The Hosmer Lemeshow test showed that model calibration was adequate after adding plasma sST2 to the basic model containing conventional risk factors (MoCA p = 0.20; MMSE p = 0.74). Incorporation sST2 into the basic model also significantly improved the risk reclassification performance (continuous NRI 18.5%; IDI 1.6%; both p < 0.01) when PSCI was defined by MoCA score (Table 3). Similar incremental predictive value of sST2 was observed when PSCI was evaluated by MMSE score.

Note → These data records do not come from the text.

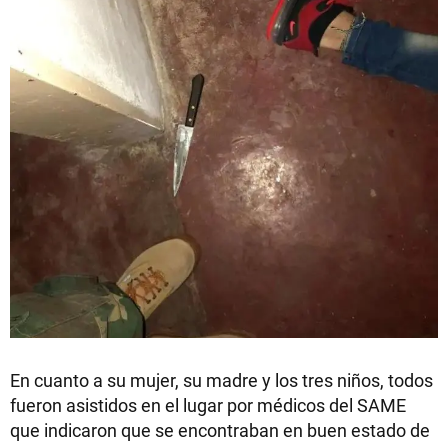
En cuanto a su mujer, su madre y los tres niños, todos
fueron asistidos en el lugar por médicos del SAME
que indicaron que se encontraban en buen estado de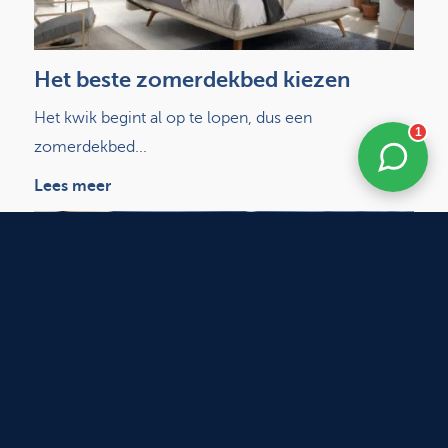
Het beste zomerdekbed kiezen
Het kwik begint al op te lopen, dus een
1
zomerdekbed...
Lees meer
Dorsoo vs. traditionele boxsprings: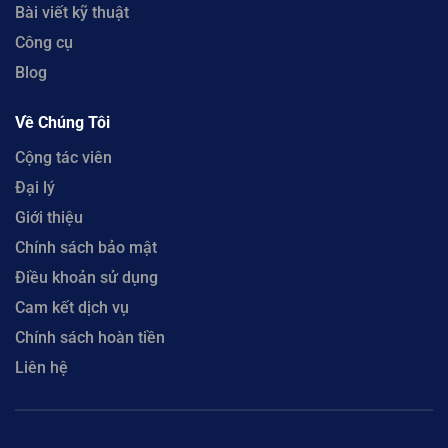
Bài viết kỹ thuật
Công cụ
Blog
Về Chúng Tôi
Cộng tác viên
Đại lý
Giới thiệu
Chính sách bảo mật
Điều khoản sử dụng
Cam kết dịch vụ
Chính sách hoàn tiền
Liên hệ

Additionally, to test the contribution of potential predictors in relation to PSCI, mean decrease in accuracy was calculated. Moreover, we found that sST2 was superior to NT-proBNP in predicting PSCI, according to the receiver operating characteristic curves (Supplementary Figure 2). The random forest regression models suggested that baseline plasma sST2 was one of the promising predictors for PSCI (Fig. 2).